When he gets a takeaway, says Mr El Accad, he takes his own glass jars instead of accepting disposable aluminium containers, paper napkins and plastic tubs, cutlery and bags from restaurants.
He also plants his own crops and herbs at home and at the Sheikh Zayed store, from basil and rosemary to beans, squashes and papayas. “If you’re going to water anything, better it be tomatoes and cucumbers, something edible, than grass,” he says.
“All this throwaway plastic - cups, bottles, forks - has to go first,” says Mr El Accad, who has banned all disposable straws, whether plastic or even paper, from the café chain.
One of the latest changes he has implemented at his stores is to offer refills of liquid laundry detergent, to save plastic. The two brands Organic Foods stocks, Organic Larder and Sonnett, are both “triple-certified - you could eat the product”.

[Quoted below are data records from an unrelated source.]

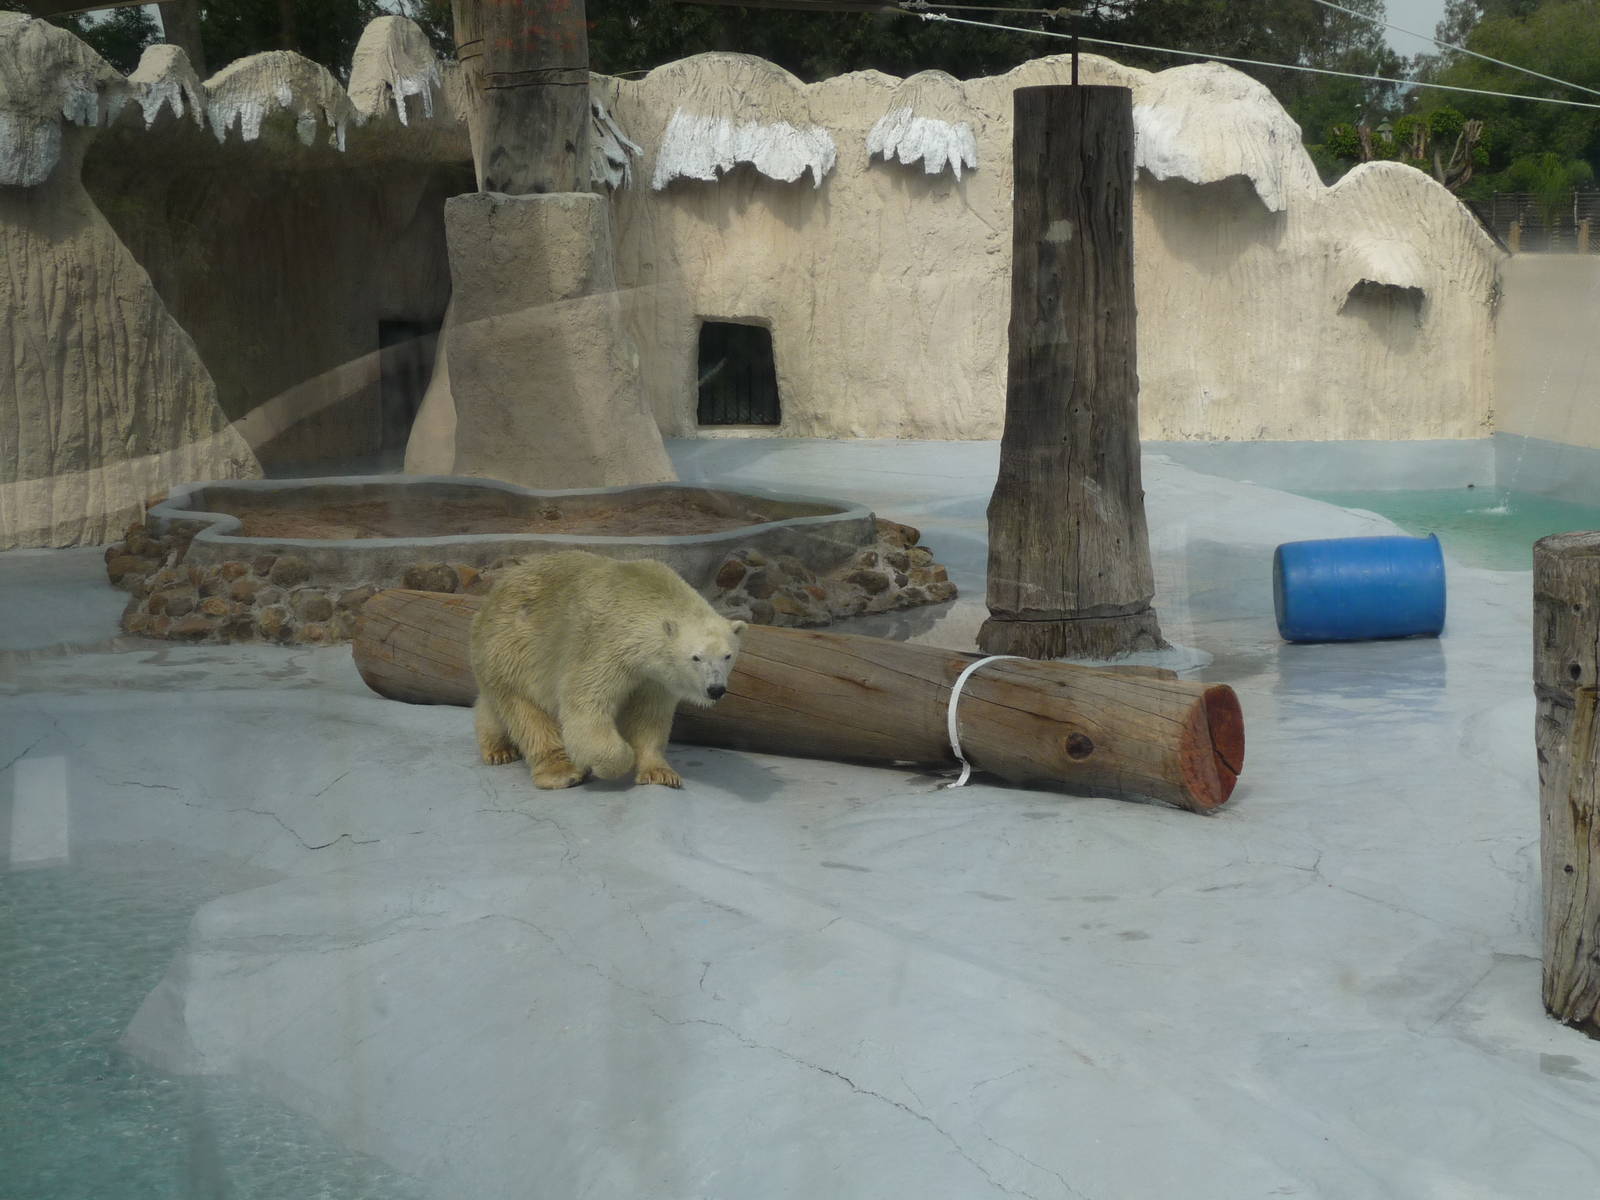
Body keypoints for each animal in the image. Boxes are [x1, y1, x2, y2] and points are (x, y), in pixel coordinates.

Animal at [469, 550, 746, 790]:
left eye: (728, 655)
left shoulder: (654, 678)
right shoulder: (603, 646)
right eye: (696, 657)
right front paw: (613, 762)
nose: (715, 689)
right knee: (527, 713)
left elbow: (648, 717)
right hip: (512, 651)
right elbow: (586, 706)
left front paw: (660, 773)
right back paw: (557, 770)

The Organic Larder detergent will soon be delivered in 200-litre metal oil drums before being decanted into 20-litre containers in-store.
Customers can refill their bottles at least 30 times before they start to degrade, he says. Organic Larder costs Dh35.75 for one litre and Dh62 for 2.75 litres and refills will cost 15 to 20 per cent less, Mr El Accad says.
But while there are savings to be had, going green tends to come with upfront costs and extra work and planning. Are we ready to refill bottles rather than throw them away? “You have to change,” says Mr El Accad. “I can only make it available.”